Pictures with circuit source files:
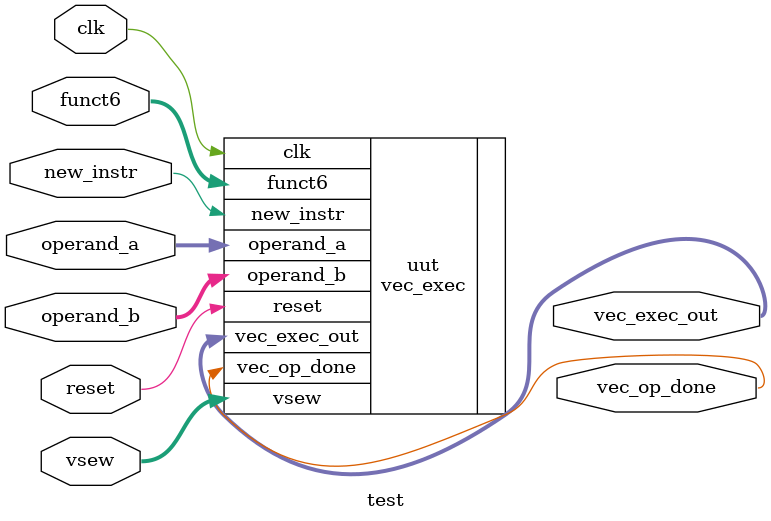
<source format=v>

module test (
             input          clk,
             input          reset,
             input          new_instr,
             input [2:0]    vsew,
             input [5:0]    funct6,
             input [255:0]  operand_a,
             input [255:0]  operand_b,
             output [255:0] vec_exec_out,
             output         vec_op_done
             );

   vec_exec #(
              .VLEN(256),
              .NUM_PE(4)
              ) uut (
                     .clk(clk),
                     .reset(reset),
                     .new_instr(new_instr),
                     .vsew(vsew),
                     .funct6(funct6),
                     .operand_a(operand_a),
                     .operand_b(operand_b),
                     .vec_exec_out(vec_exec_out),
                     .vec_op_done(vec_op_done)
                     );



endmodule

</source>
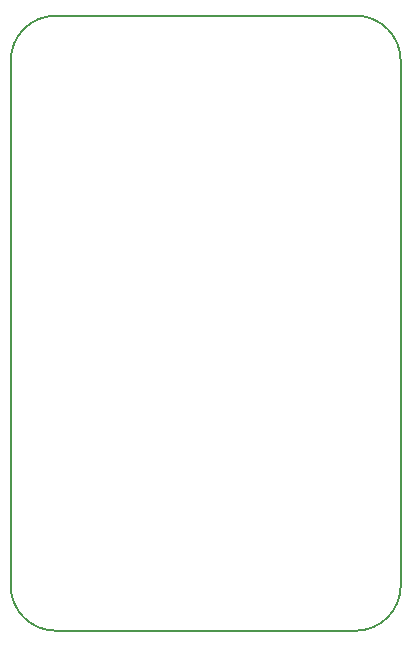
<source format=gbr>
%TF.GenerationSoftware,KiCad,Pcbnew,5.1.6*%
%TF.CreationDate,2020-10-29T14:33:52+01:00*%
%TF.ProjectId,Grove-SCD30,47726f76-652d-4534-9344-33302e6b6963,rev?*%
%TF.SameCoordinates,Original*%
%TF.FileFunction,Profile,NP*%
%FSLAX46Y46*%
G04 Gerber Fmt 4.6, Leading zero omitted, Abs format (unit mm)*
G04 Created by KiCad (PCBNEW 5.1.6) date 2020-10-29 14:33:52*
%MOMM*%
%LPD*%
G01*
G04 APERTURE LIST*
%TA.AperFunction,Profile*%
%ADD10C,0.150000*%
%TD*%
G04 APERTURE END LIST*
D10*
X169164000Y-99695000D02*
G75*
G02*
X165354000Y-103505000I-3810000J0D01*
G01*
X139954000Y-103505000D02*
G75*
G02*
X136144000Y-99695000I0J3810000D01*
G01*
X136144000Y-55245000D02*
G75*
G02*
X139954000Y-51435000I3810000J0D01*
G01*
X165354000Y-51435000D02*
G75*
G02*
X169164000Y-55245000I0J-3810000D01*
G01*
X136144000Y-55245000D02*
X136144000Y-99695000D01*
X165354000Y-103505000D02*
X139954000Y-103505000D01*
X169164000Y-55245000D02*
X169164000Y-99695000D01*
X139954000Y-51435000D02*
X165354000Y-51435000D01*
M02*

</source>
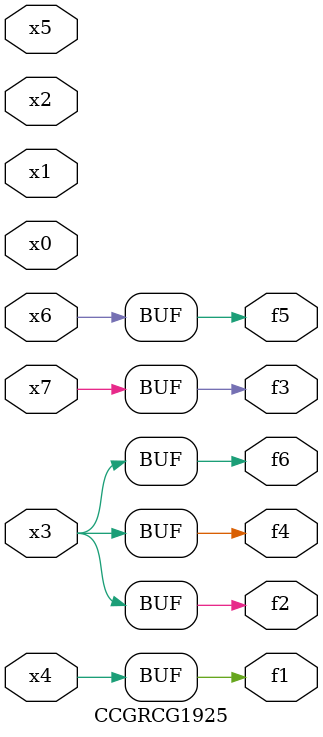
<source format=v>
module CCGRCG1925(
	input x0, x1, x2, x3, x4, x5, x6, x7,
	output f1, f2, f3, f4, f5, f6
);
	assign f1 = x4;
	assign f2 = x3;
	assign f3 = x7;
	assign f4 = x3;
	assign f5 = x6;
	assign f6 = x3;
endmodule

</source>
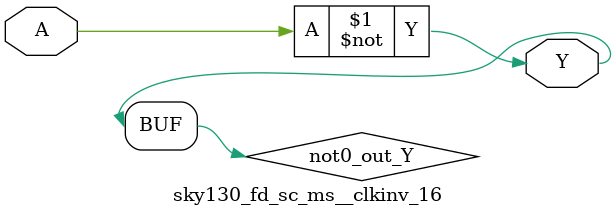
<source format=v>
/*
 * Copyright 2020 The SkyWater PDK Authors
 *
 * Licensed under the Apache License, Version 2.0 (the "License");
 * you may not use this file except in compliance with the License.
 * You may obtain a copy of the License at
 *
 *     https://www.apache.org/licenses/LICENSE-2.0
 *
 * Unless required by applicable law or agreed to in writing, software
 * distributed under the License is distributed on an "AS IS" BASIS,
 * WITHOUT WARRANTIES OR CONDITIONS OF ANY KIND, either express or implied.
 * See the License for the specific language governing permissions and
 * limitations under the License.
 *
 * SPDX-License-Identifier: Apache-2.0
*/


`ifndef SKY130_FD_SC_MS__CLKINV_16_FUNCTIONAL_V
`define SKY130_FD_SC_MS__CLKINV_16_FUNCTIONAL_V

/**
 * clkinv: Clock tree inverter.
 *
 * Verilog simulation functional model.
 */

`timescale 1ns / 1ps
`default_nettype none

`celldefine
module sky130_fd_sc_ms__clkinv_16 (
    Y,
    A
);

    // Module ports
    output Y;
    input  A;

    // Local signals
    wire not0_out_Y;

    //  Name  Output      Other arguments
    not not0 (not0_out_Y, A              );
    buf buf0 (Y         , not0_out_Y     );

endmodule
`endcelldefine

`default_nettype wire
`endif  // SKY130_FD_SC_MS__CLKINV_16_FUNCTIONAL_V

</source>
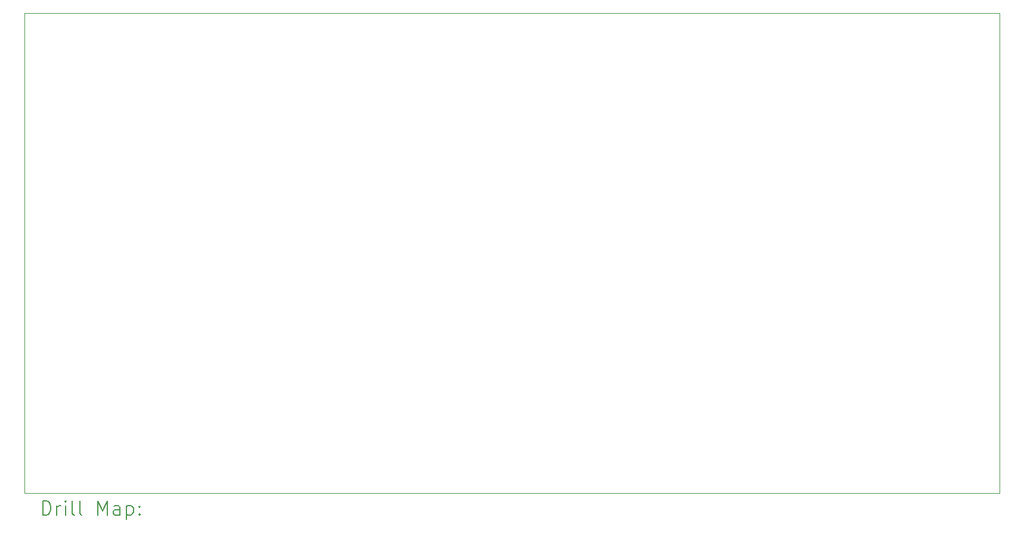
<source format=gbr>
%TF.GenerationSoftware,KiCad,Pcbnew,7.0.6*%
%TF.CreationDate,2023-08-10T16:59:19-04:00*%
%TF.ProjectId,rrc_pcb3,7272635f-7063-4623-932e-6b696361645f,rev?*%
%TF.SameCoordinates,Original*%
%TF.FileFunction,Drillmap*%
%TF.FilePolarity,Positive*%
%FSLAX45Y45*%
G04 Gerber Fmt 4.5, Leading zero omitted, Abs format (unit mm)*
G04 Created by KiCad (PCBNEW 7.0.6) date 2023-08-10 16:59:19*
%MOMM*%
%LPD*%
G01*
G04 APERTURE LIST*
%ADD10C,0.050000*%
%ADD11C,0.200000*%
G04 APERTURE END LIST*
D10*
X4191000Y-2065671D02*
X18034000Y-2065671D01*
X18034000Y-8890000D01*
X4191000Y-8890000D01*
X4191000Y-2065671D01*
D11*
X4449277Y-9203984D02*
X4449277Y-9003984D01*
X4449277Y-9003984D02*
X4496896Y-9003984D01*
X4496896Y-9003984D02*
X4525467Y-9013508D01*
X4525467Y-9013508D02*
X4544515Y-9032555D01*
X4544515Y-9032555D02*
X4554039Y-9051603D01*
X4554039Y-9051603D02*
X4563563Y-9089698D01*
X4563563Y-9089698D02*
X4563563Y-9118270D01*
X4563563Y-9118270D02*
X4554039Y-9156365D01*
X4554039Y-9156365D02*
X4544515Y-9175412D01*
X4544515Y-9175412D02*
X4525467Y-9194460D01*
X4525467Y-9194460D02*
X4496896Y-9203984D01*
X4496896Y-9203984D02*
X4449277Y-9203984D01*
X4649277Y-9203984D02*
X4649277Y-9070650D01*
X4649277Y-9108746D02*
X4658801Y-9089698D01*
X4658801Y-9089698D02*
X4668324Y-9080174D01*
X4668324Y-9080174D02*
X4687372Y-9070650D01*
X4687372Y-9070650D02*
X4706420Y-9070650D01*
X4773086Y-9203984D02*
X4773086Y-9070650D01*
X4773086Y-9003984D02*
X4763563Y-9013508D01*
X4763563Y-9013508D02*
X4773086Y-9023031D01*
X4773086Y-9023031D02*
X4782610Y-9013508D01*
X4782610Y-9013508D02*
X4773086Y-9003984D01*
X4773086Y-9003984D02*
X4773086Y-9023031D01*
X4896896Y-9203984D02*
X4877848Y-9194460D01*
X4877848Y-9194460D02*
X4868324Y-9175412D01*
X4868324Y-9175412D02*
X4868324Y-9003984D01*
X5001658Y-9203984D02*
X4982610Y-9194460D01*
X4982610Y-9194460D02*
X4973086Y-9175412D01*
X4973086Y-9175412D02*
X4973086Y-9003984D01*
X5230229Y-9203984D02*
X5230229Y-9003984D01*
X5230229Y-9003984D02*
X5296896Y-9146841D01*
X5296896Y-9146841D02*
X5363563Y-9003984D01*
X5363563Y-9003984D02*
X5363563Y-9203984D01*
X5544515Y-9203984D02*
X5544515Y-9099222D01*
X5544515Y-9099222D02*
X5534991Y-9080174D01*
X5534991Y-9080174D02*
X5515944Y-9070650D01*
X5515944Y-9070650D02*
X5477848Y-9070650D01*
X5477848Y-9070650D02*
X5458801Y-9080174D01*
X5544515Y-9194460D02*
X5525467Y-9203984D01*
X5525467Y-9203984D02*
X5477848Y-9203984D01*
X5477848Y-9203984D02*
X5458801Y-9194460D01*
X5458801Y-9194460D02*
X5449277Y-9175412D01*
X5449277Y-9175412D02*
X5449277Y-9156365D01*
X5449277Y-9156365D02*
X5458801Y-9137317D01*
X5458801Y-9137317D02*
X5477848Y-9127793D01*
X5477848Y-9127793D02*
X5525467Y-9127793D01*
X5525467Y-9127793D02*
X5544515Y-9118270D01*
X5639753Y-9070650D02*
X5639753Y-9270650D01*
X5639753Y-9080174D02*
X5658801Y-9070650D01*
X5658801Y-9070650D02*
X5696896Y-9070650D01*
X5696896Y-9070650D02*
X5715943Y-9080174D01*
X5715943Y-9080174D02*
X5725467Y-9089698D01*
X5725467Y-9089698D02*
X5734991Y-9108746D01*
X5734991Y-9108746D02*
X5734991Y-9165889D01*
X5734991Y-9165889D02*
X5725467Y-9184936D01*
X5725467Y-9184936D02*
X5715943Y-9194460D01*
X5715943Y-9194460D02*
X5696896Y-9203984D01*
X5696896Y-9203984D02*
X5658801Y-9203984D01*
X5658801Y-9203984D02*
X5639753Y-9194460D01*
X5820705Y-9184936D02*
X5830229Y-9194460D01*
X5830229Y-9194460D02*
X5820705Y-9203984D01*
X5820705Y-9203984D02*
X5811182Y-9194460D01*
X5811182Y-9194460D02*
X5820705Y-9184936D01*
X5820705Y-9184936D02*
X5820705Y-9203984D01*
X5820705Y-9080174D02*
X5830229Y-9089698D01*
X5830229Y-9089698D02*
X5820705Y-9099222D01*
X5820705Y-9099222D02*
X5811182Y-9089698D01*
X5811182Y-9089698D02*
X5820705Y-9080174D01*
X5820705Y-9080174D02*
X5820705Y-9099222D01*
M02*

</source>
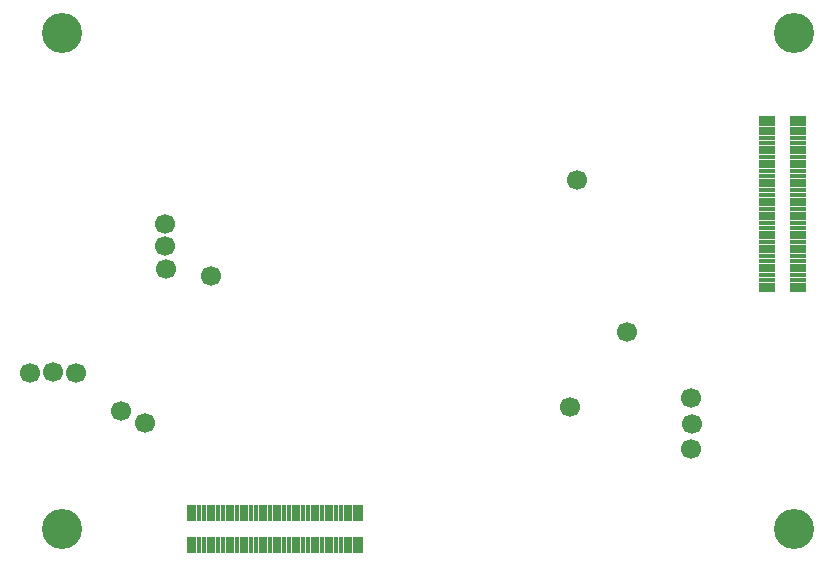
<source format=gbr>
G04 #@! TF.GenerationSoftware,KiCad,Pcbnew,no-vcs-found-2237de0~58~ubuntu16.04.1*
G04 #@! TF.CreationDate,2017-06-29T19:32:17-03:00*
G04 #@! TF.ProjectId,mateboard,6D617465626F6172642E6B696361645F,rev?*
G04 #@! TF.SameCoordinates,Original
G04 #@! TF.FileFunction,Soldermask,Bot*
G04 #@! TF.FilePolarity,Negative*
%FSLAX46Y46*%
G04 Gerber Fmt 4.6, Leading zero omitted, Abs format (unit mm)*
G04 Created by KiCad (PCBNEW no-vcs-found-2237de0~58~ubuntu16.04.1) date Thu Jun 29 19:32:17 2017*
%MOMM*%
%LPD*%
G01*
G04 APERTURE LIST*
%ADD10C,0.100000*%
%ADD11C,3.400000*%
%ADD12C,1.700000*%
%ADD13R,0.398120X1.337920*%
%ADD14R,0.550000X1.337920*%
%ADD15R,1.337920X0.398120*%
%ADD16R,1.337920X0.550000*%
G04 APERTURE END LIST*
D10*
D11*
X156000000Y-112000000D03*
X156000000Y-154000000D03*
X94000000Y-154000000D03*
D12*
X102700000Y-128155000D03*
X102700000Y-130060000D03*
X102763500Y-131965000D03*
X91270000Y-140791500D03*
X106637000Y-132600000D03*
X93238500Y-140728000D03*
X95143500Y-140791500D03*
X101000000Y-145000000D03*
X99000000Y-144000000D03*
X147277000Y-147205000D03*
X147277000Y-142887000D03*
X136990000Y-143649000D03*
X147300000Y-145100000D03*
D11*
X94000000Y-112000000D03*
D13*
X118799580Y-152681740D03*
X118799580Y-155318260D03*
X118398260Y-152681740D03*
X118398260Y-155318260D03*
X117999480Y-152681740D03*
X117999480Y-155318260D03*
X117598160Y-152681740D03*
X117598160Y-155318260D03*
X117199380Y-152681740D03*
X117199380Y-155318260D03*
X116798060Y-152681740D03*
X116798060Y-155318260D03*
X116399280Y-152681740D03*
X116399280Y-155318260D03*
X115997960Y-152681740D03*
X115997960Y-155318260D03*
X115599180Y-152681740D03*
X115599180Y-155318260D03*
X115197860Y-152681740D03*
X115197860Y-155318260D03*
X114799080Y-152681740D03*
X114799080Y-155318260D03*
X114397760Y-152681740D03*
X114397760Y-155318260D03*
X113998980Y-152681740D03*
X113998980Y-155318260D03*
X113597660Y-152681740D03*
X113597660Y-155318260D03*
X113198880Y-152681740D03*
X113198880Y-155318260D03*
X112797560Y-152681740D03*
X112797560Y-155318260D03*
X112398780Y-152681740D03*
X112398780Y-155318260D03*
X112000000Y-152681740D03*
X112000000Y-155318260D03*
X111601220Y-152681740D03*
X111601220Y-155318260D03*
X111202440Y-152681740D03*
X111202440Y-155318260D03*
X110801120Y-152681740D03*
X110801120Y-155318260D03*
X110402340Y-152681740D03*
X110402340Y-155318260D03*
X110001020Y-152681740D03*
X110001020Y-155318260D03*
X109602240Y-152681740D03*
X109602240Y-155318260D03*
X109200920Y-152681740D03*
X109200920Y-155318260D03*
X108802140Y-152681740D03*
X108802140Y-155318260D03*
X108400820Y-152681740D03*
X108400820Y-155318260D03*
X108002040Y-152681740D03*
X108002040Y-155318260D03*
X107600720Y-152681740D03*
X107600720Y-155318260D03*
X107201940Y-152681740D03*
X107201940Y-155318260D03*
X106800620Y-152681740D03*
X106800620Y-155318260D03*
X106401840Y-152681740D03*
X106401840Y-155318260D03*
X106000520Y-152681740D03*
X106000520Y-155318260D03*
X105601740Y-152681740D03*
X105601740Y-155318260D03*
X105200420Y-152681740D03*
X105200420Y-155318260D03*
D14*
X104800420Y-152681740D03*
X104800420Y-155318260D03*
X119200420Y-155318260D03*
X119200420Y-152681740D03*
D15*
X156318260Y-133299580D03*
X153681740Y-133299580D03*
X156318260Y-132898260D03*
X153681740Y-132898260D03*
X156318260Y-132499480D03*
X153681740Y-132499480D03*
X156318260Y-132098160D03*
X153681740Y-132098160D03*
X156318260Y-131699380D03*
X153681740Y-131699380D03*
X156318260Y-131298060D03*
X153681740Y-131298060D03*
X156318260Y-130899280D03*
X153681740Y-130899280D03*
X156318260Y-130497960D03*
X153681740Y-130497960D03*
X156318260Y-130099180D03*
X153681740Y-130099180D03*
X156318260Y-129697860D03*
X153681740Y-129697860D03*
X156318260Y-129299080D03*
X153681740Y-129299080D03*
X156318260Y-128897760D03*
X153681740Y-128897760D03*
X156318260Y-128498980D03*
X153681740Y-128498980D03*
X156318260Y-128097660D03*
X153681740Y-128097660D03*
X156318260Y-127698880D03*
X153681740Y-127698880D03*
X156318260Y-127297560D03*
X153681740Y-127297560D03*
X156318260Y-126898780D03*
X153681740Y-126898780D03*
X156318260Y-126500000D03*
X153681740Y-126500000D03*
X156318260Y-126101220D03*
X153681740Y-126101220D03*
X156318260Y-125702440D03*
X153681740Y-125702440D03*
X156318260Y-125301120D03*
X153681740Y-125301120D03*
X156318260Y-124902340D03*
X153681740Y-124902340D03*
X156318260Y-124501020D03*
X153681740Y-124501020D03*
X156318260Y-124102240D03*
X153681740Y-124102240D03*
X156318260Y-123700920D03*
X153681740Y-123700920D03*
X156318260Y-123302140D03*
X153681740Y-123302140D03*
X156318260Y-122900820D03*
X153681740Y-122900820D03*
X156318260Y-122502040D03*
X153681740Y-122502040D03*
X156318260Y-122100720D03*
X153681740Y-122100720D03*
X156318260Y-121701940D03*
X153681740Y-121701940D03*
X156318260Y-121300620D03*
X153681740Y-121300620D03*
X156318260Y-120901840D03*
X153681740Y-120901840D03*
X156318260Y-120500520D03*
X153681740Y-120500520D03*
X156318260Y-120101740D03*
X153681740Y-120101740D03*
X156318260Y-119700420D03*
X153681740Y-119700420D03*
D16*
X156318260Y-119300420D03*
X153681740Y-119300420D03*
X153681740Y-133700420D03*
X156318260Y-133700420D03*
D12*
X137625000Y-124472000D03*
X141816000Y-137299000D03*
M02*

</source>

What you have to do:
The line above containing "X156000000Y-112000000D03*", the line containing "X117598160Y-152681740D03*", and every line between them are to be transcribed exactly; no other line is wanted.

Final answer:
X156000000Y-112000000D03*
X156000000Y-154000000D03*
X94000000Y-154000000D03*
D12*
X102700000Y-128155000D03*
X102700000Y-130060000D03*
X102763500Y-131965000D03*
X91270000Y-140791500D03*
X106637000Y-132600000D03*
X93238500Y-140728000D03*
X95143500Y-140791500D03*
X101000000Y-145000000D03*
X99000000Y-144000000D03*
X147277000Y-147205000D03*
X147277000Y-142887000D03*
X136990000Y-143649000D03*
X147300000Y-145100000D03*
D11*
X94000000Y-112000000D03*
D13*
X118799580Y-152681740D03*
X118799580Y-155318260D03*
X118398260Y-152681740D03*
X118398260Y-155318260D03*
X117999480Y-152681740D03*
X117999480Y-155318260D03*
X117598160Y-152681740D03*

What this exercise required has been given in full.